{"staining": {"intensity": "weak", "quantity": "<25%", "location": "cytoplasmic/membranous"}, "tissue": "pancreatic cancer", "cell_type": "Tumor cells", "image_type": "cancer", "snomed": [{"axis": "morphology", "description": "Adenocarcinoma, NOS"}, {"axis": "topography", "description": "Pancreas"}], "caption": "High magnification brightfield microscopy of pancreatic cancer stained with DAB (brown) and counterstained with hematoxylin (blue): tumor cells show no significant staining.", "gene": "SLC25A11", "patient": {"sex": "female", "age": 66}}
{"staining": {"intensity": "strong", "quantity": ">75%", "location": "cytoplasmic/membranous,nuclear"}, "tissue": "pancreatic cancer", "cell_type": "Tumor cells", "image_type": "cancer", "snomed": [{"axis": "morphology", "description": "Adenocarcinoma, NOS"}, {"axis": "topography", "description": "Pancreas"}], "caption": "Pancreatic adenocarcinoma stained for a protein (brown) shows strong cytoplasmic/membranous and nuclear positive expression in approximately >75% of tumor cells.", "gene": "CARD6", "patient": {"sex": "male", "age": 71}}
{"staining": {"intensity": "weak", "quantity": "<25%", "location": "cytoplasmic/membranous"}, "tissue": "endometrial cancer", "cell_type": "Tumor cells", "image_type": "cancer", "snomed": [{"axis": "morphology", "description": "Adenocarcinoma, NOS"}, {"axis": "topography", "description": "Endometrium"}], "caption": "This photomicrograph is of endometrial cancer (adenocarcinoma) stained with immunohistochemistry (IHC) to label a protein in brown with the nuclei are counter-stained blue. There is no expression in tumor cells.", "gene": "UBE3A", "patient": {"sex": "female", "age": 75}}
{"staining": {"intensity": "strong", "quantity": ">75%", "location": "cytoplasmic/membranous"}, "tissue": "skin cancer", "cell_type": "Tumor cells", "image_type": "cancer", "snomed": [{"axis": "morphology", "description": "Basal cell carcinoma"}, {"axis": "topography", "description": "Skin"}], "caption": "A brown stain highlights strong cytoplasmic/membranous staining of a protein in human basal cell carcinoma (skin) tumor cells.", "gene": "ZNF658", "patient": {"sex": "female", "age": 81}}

☆ ☆ ☆

• Work required
Transcribe the full listing, matching it exactly.

• Problem solution
{"staining": {"intensity": "weak", "quantity": "<25%", "location": "cytoplasmic/membranous"}, "tissue": "pancreatic cancer", "cell_type": "Tumor cells", "image_type": "cancer", "snomed": [{"axis": "morphology", "description": "Adenocarcinoma, NOS"}, {"axis": "topography", "description": "Pancreas"}], "caption": "High magnification brightfield microscopy of pancreatic cancer stained with DAB (brown) and counterstained with hematoxylin (blue): tumor cells show no significant staining.", "gene": "SLC25A11", "patient": {"sex": "female", "age": 66}}
{"staining": {"intensity": "strong", "quantity": ">75%", "location": "cytoplasmic/membranous,nuclear"}, "tissue": "pancreatic cancer", "cell_type": "Tumor cells", "image_type": "cancer", "snomed": [{"axis": "morphology", "description": "Adenocarcinoma, NOS"}, {"axis": "topography", "description": "Pancreas"}], "caption": "Pancreatic adenocarcinoma stained for a protein (brown) shows strong cytoplasmic/membranous and nuclear positive expression in approximately >75% of tumor cells.", "gene": "CARD6", "patient": {"sex": "male", "age": 71}}
{"staining": {"intensity": "weak", "quantity": "<25%", "location": "cytoplasmic/membranous"}, "tissue": "endometrial cancer", "cell_type": "Tumor cells", "image_type": "cancer", "snomed": [{"axis": "morphology", "description": "Adenocarcinoma, NOS"}, {"axis": "topography", "description": "Endometrium"}], "caption": "This photomicrograph is of endometrial cancer (adenocarcinoma) stained with immunohistochemistry (IHC) to label a protein in brown with the nuclei are counter-stained blue. There is no expression in tumor cells.", "gene": "UBE3A", "patient": {"sex": "female", "age": 75}}
{"staining": {"intensity": "strong", "quantity": ">75%", "location": "cytoplasmic/membranous"}, "tissue": "skin cancer", "cell_type": "Tumor cells", "image_type": "cancer", "snomed": [{"axis": "morphology", "description": "Basal cell carcinoma"}, {"axis": "topography", "description": "Skin"}], "caption": "A brown stain highlights strong cytoplasmic/membranous staining of a protein in human basal cell carcinoma (skin) tumor cells.", "gene": "ZNF658", "patient": {"sex": "female", "age": 81}}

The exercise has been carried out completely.